Over the past 20 years, my research has focused on the genetics of schizophrenia and neurodegenerative disorders, particularly on the use of clinical phenotyping and innovative genomic technologies to elucidate the complex genetic architecture underlying schizophrenia and Alzheimer’s disease (AD). I served as the Director of the Geriatric Research, Education, and Clinical Center (GRECC) at the VA Puget Sound Health (VAPS) from 2011-2022, in order to focus on my research on Alzheimer’s Disease and related disorders.

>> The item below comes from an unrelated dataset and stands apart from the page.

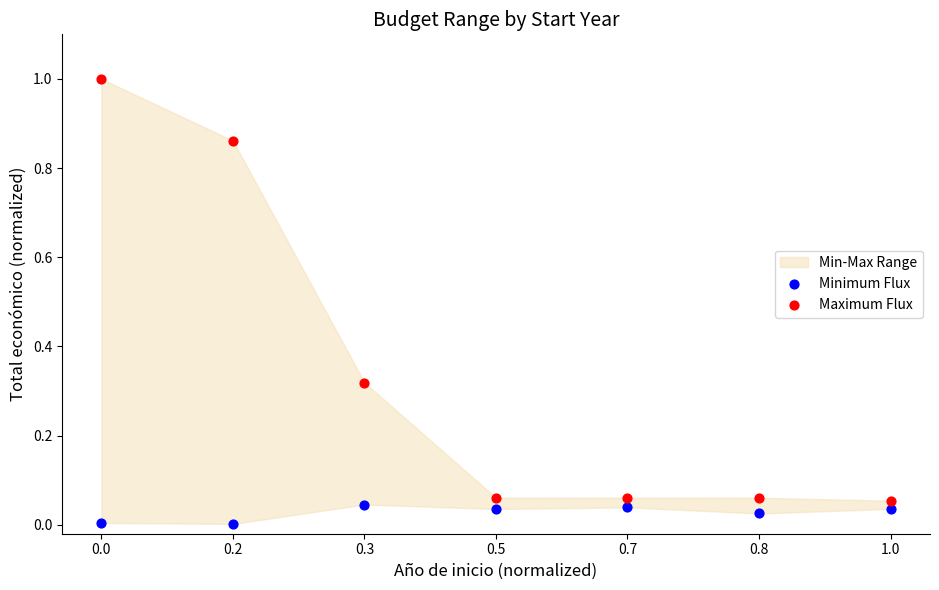

Which series has the widest spread of Y values?

Maximum Flux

My current research interests are two-pronged: 1) develop machine learning models in VA’s vast electronic health records in order to assign ADRD probability scores in older Black and White Veterans; and 2) use mobile health devices to promote early diagnosis of dementia with Lewy bodies. In In these capacities, I direct multidisciplinary efforts to better understand the biology, genetics, etiology, prevention, and treatment of these disorders, and I provide clinical expertise for the differential diagnosis of  neurodegenerative disorders and treatment of behavioral disturbances in dementias.

 

Myra Parker

Personal Statement

​Myra Parker, JD, PhD is an Associate Professor of Psychiatry and Behavioral  Sciences, and Director of Seven Directions: A Center for Indigenous Public Health, based within the Center for the Study of Health and Risk Behaviors, University of Washington. She received her doctorate in Health Services at UW School of Public Health, and has been a member of the faculty since 2014.

Dr. Parker’s research and clinical interests include: (1) cultural adaptation of alcohol and drug interventions among American Indians and Alaska Natives (with a particular focus on  tribal college drinking harm reduction), (2) development and testing of parenting interventions to support early childhood development in American Indian and Alaska Native communities, (3) co-morbidity of substance use with depression, suicide, trauma, and PTSD, (4) research capacity development, including ethical aspects of research, for tribal and urban Indian communities; and, (5) dissemination and translation of evidence-based prevention and intervention approaches at the individual, institutional, and community level, including policy development. She has worked with tribal and urban Indian communities across the United States on these topics.